本文主要学习conditionalGAN的一些原理工作，并用最少的代码生成手写0-9数字。

[1] 文章链接：https://arxiv.org/pdf/1411.1784.pdf

二、conditionalGAN原理

conditionalGAN提出的比较早了，所以网上的介绍相当多，下面给出几篇通俗的讲解链接：

[2] 李弘毅老师GAN笔记（二），Conditional GAN

[3] 李宏毅 2018最新GAN课程 class 2 Conditional Generation by GAN

原论文比较短，下面就根据自己的理解来解读一下原论文吧。

首先背景部分，作者提到了GAN的最大优势在于不需要马尔可夫链（Morkov chain），只用后向传播就可以获得梯度，学习过程中不需要任何推理，以及易于将因子多样性和交互性整合至模型中。

而GAN的问题在于模型没有任何条件限制，生成结果是随机的，因此作者考虑加入一些条件信息，比如类别标签，使得生成的结果能够向规定的方向发展。
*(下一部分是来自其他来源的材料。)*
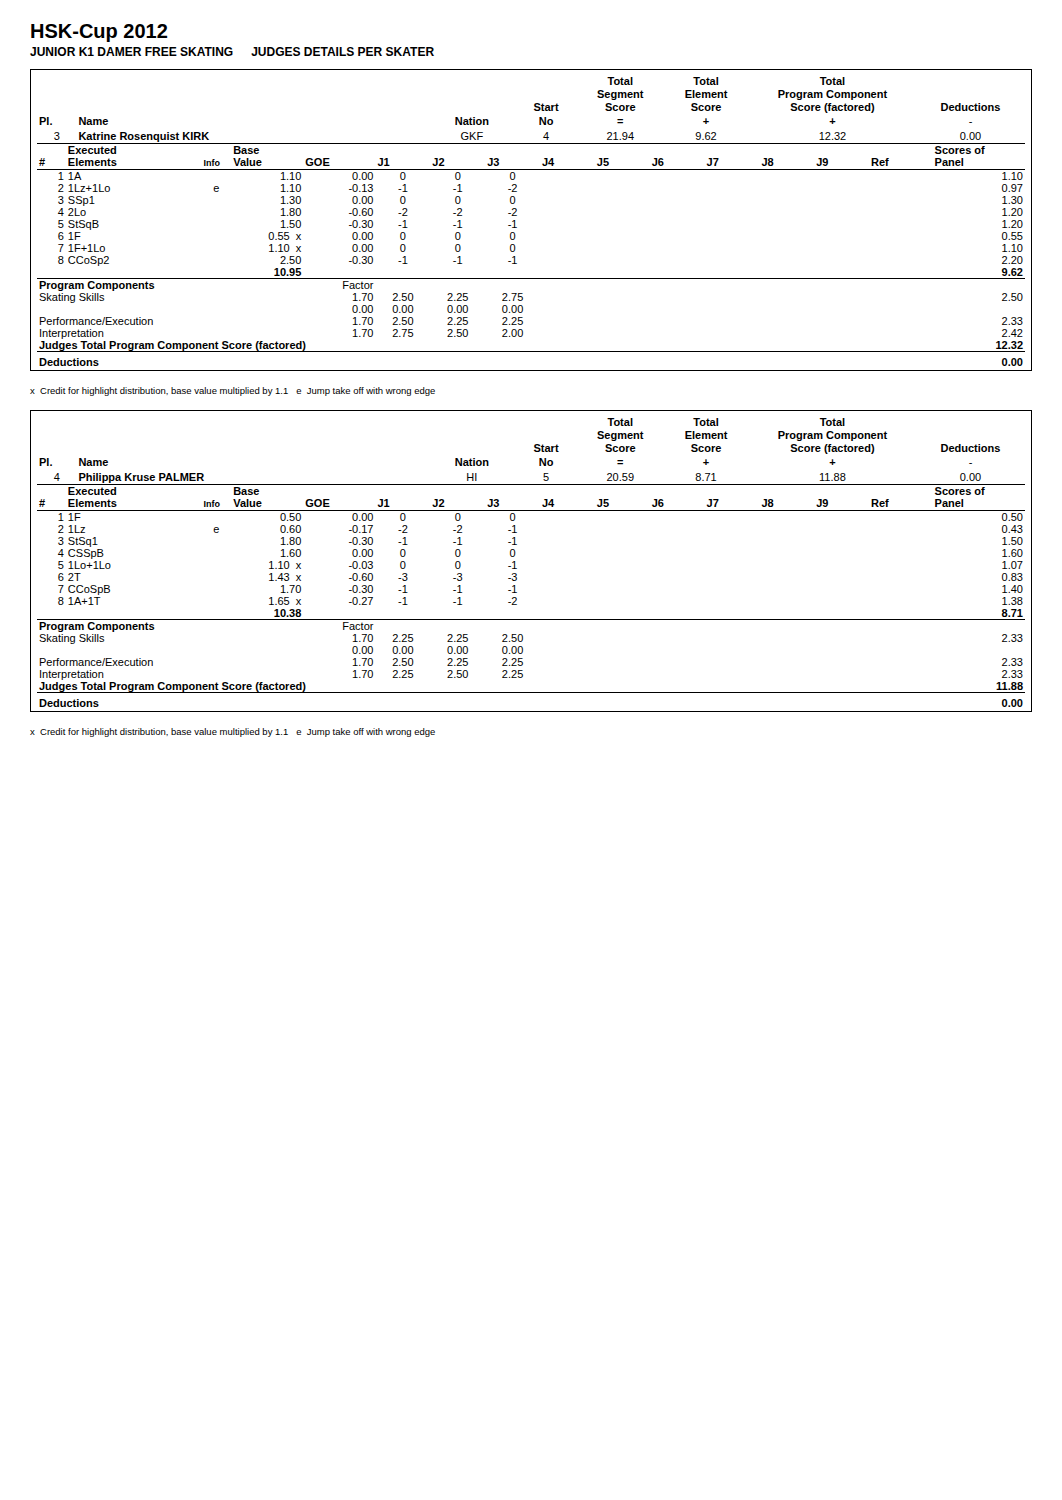HSK-Cup 2012
JUNIOR K1 DAMER FREE SKATING JUDGES DETAILS PER SKATER
| Pl. | Name | Nation | Start No | Total Segment Score = | Total Element Score + | Total Program Component Score (factored) + | Deductions - |
| --- | --- | --- | --- | --- | --- | --- | --- |
| 3 | Katrine Rosenquist KIRK | GKF | 4 | 21.94 | 9.62 | 12.32 | 0.00 |
| # | Executed Elements | Info | Base Value | GOE | J1 | J2 | J3 | J4 | J5 | J6 | J7 | J8 | J9 | Ref | Scores of Panel |
| --- | --- | --- | --- | --- | --- | --- | --- | --- | --- | --- | --- | --- | --- | --- | --- |
| 1 | 1A | | 1.10 | 0.00 | 0 | 0 | 0 | | | | | | | | 1.10 |
| 2 | 1Lz+1Lo | e | 1.10 | -0.13 | -1 | -1 | -2 | | | | | | | | 0.97 |
| 3 | SSp1 | | 1.30 | 0.00 | 0 | 0 | 0 | | | | | | | | 1.30 |
| 4 | 2Lo | | 1.80 | -0.60 | -2 | -2 | -2 | | | | | | | | 1.20 |
| 5 | StSqB | | 1.50 | -0.30 | -1 | -1 | -1 | | | | | | | | 1.20 |
| 6 | 1F | | 0.55 x | 0.00 | 0 | 0 | 0 | | | | | | | | 0.55 |
| 7 | 1F+1Lo | | 1.10 x | 0.00 | 0 | 0 | 0 | | | | | | | | 1.10 |
| 8 | CCoSp2 | | 2.50 | -0.30 | -1 | -1 | -1 | | | | | | | | 2.20 |
| | | | 10.95 | | | | | | | | | | | | 9.62 |
| Program Components | | Factor | | | | | | | | | | | |
| Skating Skills | | 1.70 | 2.50 | 2.25 | 2.75 | | | | | | | | 2.50 |
| | | 0.00 | 0.00 | 0.00 | 0.00 | | | | | | | | |
| Performance/Execution | | 1.70 | 2.50 | 2.25 | 2.25 | | | | | | | | 2.33 |
| Interpretation | | 1.70 | 2.75 | 2.50 | 2.00 | | | | | | | | 2.42 |
| Judges Total Program Component Score (factored) | | | | | | | | | | | 12.32 |
| Deductions | | | | | | | | | | | 0.00 |
x Credit for highlight distribution, base value multiplied by 1.1 e Jump take off with wrong edge
| Pl. | Name | Nation | Start No | Total Segment Score = | Total Element Score + | Total Program Component Score (factored) + | Deductions - |
| --- | --- | --- | --- | --- | --- | --- | --- |
| 4 | Philippa Kruse PALMER | HI | 5 | 20.59 | 8.71 | 11.88 | 0.00 |
| # | Executed Elements | Info | Base Value | GOE | J1 | J2 | J3 | J4 | J5 | J6 | J7 | J8 | J9 | Ref | Scores of Panel |
| --- | --- | --- | --- | --- | --- | --- | --- | --- | --- | --- | --- | --- | --- | --- | --- |
| 1 | 1F | | 0.50 | 0.00 | 0 | 0 | 0 | | | | | | | | 0.50 |
| 2 | 1Lz | e | 0.60 | -0.17 | -2 | -2 | -1 | | | | | | | | 0.43 |
| 3 | StSq1 | | 1.80 | -0.30 | -1 | -1 | -1 | | | | | | | | 1.50 |
| 4 | CSSpB | | 1.60 | 0.00 | 0 | 0 | 0 | | | | | | | | 1.60 |
| 5 | 1Lo+1Lo | | 1.10 x | -0.03 | 0 | 0 | -1 | | | | | | | | 1.07 |
| 6 | 2T | | 1.43 x | -0.60 | -3 | -3 | -3 | | | | | | | | 0.83 |
| 7 | CCoSpB | | 1.70 | -0.30 | -1 | -1 | -1 | | | | | | | | 1.40 |
| 8 | 1A+1T | | 1.65 x | -0.27 | -1 | -1 | -2 | | | | | | | | 1.38 |
| | | | 10.38 | | | | | | | | | | | | 8.71 |
| Program Components | | Factor | | | | | | | | | | | |
| Skating Skills | | 1.70 | 2.25 | 2.25 | 2.50 | | | | | | | | 2.33 |
| | | 0.00 | 0.00 | 0.00 | 0.00 | | | | | | | | |
| Performance/Execution | | 1.70 | 2.50 | 2.25 | 2.25 | | | | | | | | 2.33 |
| Interpretation | | 1.70 | 2.25 | 2.50 | 2.25 | | | | | | | | 2.33 |
| Judges Total Program Component Score (factored) | | | | | | | | | | | 11.88 |
| Deductions | | | | | | | | | | | 0.00 |
x Credit for highlight distribution, base value multiplied by 1.1 e Jump take off with wrong edge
现有的一些监督神经网络尽管很成功，但仍存在一些问题：一是模型中拥有及其多的输出预测类别；二是输入和输出是1对1的关系（one-to-one），实际上可能是1对多的关系（one-to-many），比如一张图像可能会有多种标签。而解决第二个问题的一般思路就是用条件概率生成模型（onditional probabilistic generative model），即输入条件变量，那么1对多的制图就能够以一种条件概率的形式实例化。

对于模型部分，作者在判别器和生成器中同时添加了额外信息y，比如类别标签或者是其他类型的数据，然后可以将y作为一个附加层同时扔进判别器和生成器。生成器中输入的噪声和额外数据y可以连在一起隐含表示。

先来看一下作者文章中给出的模型结构：

需要注意的是，conditionalGAN里面并没有用到卷积操作，所以这么表达是没有任何问题的。另外我在网上也找到了别的示意图，觉得做的也挺好的，一起放上来：

对于MNIST数据集的类别标签，作者采用了one-hot编码，相关模型的一些参数作者在论文里都有描述，需要的化直接查看原论文就好了。

最后再给出作者在MNIST数据集上的实验效果：

本文主要参考代码为[4]，但是这个代码只能生成0-7这八种固定的手写数字，当然我是想要生成0-9这10种数字的，因此对原代码做了一点点的改进，改进的地方不多，但也算是实现了这个功能。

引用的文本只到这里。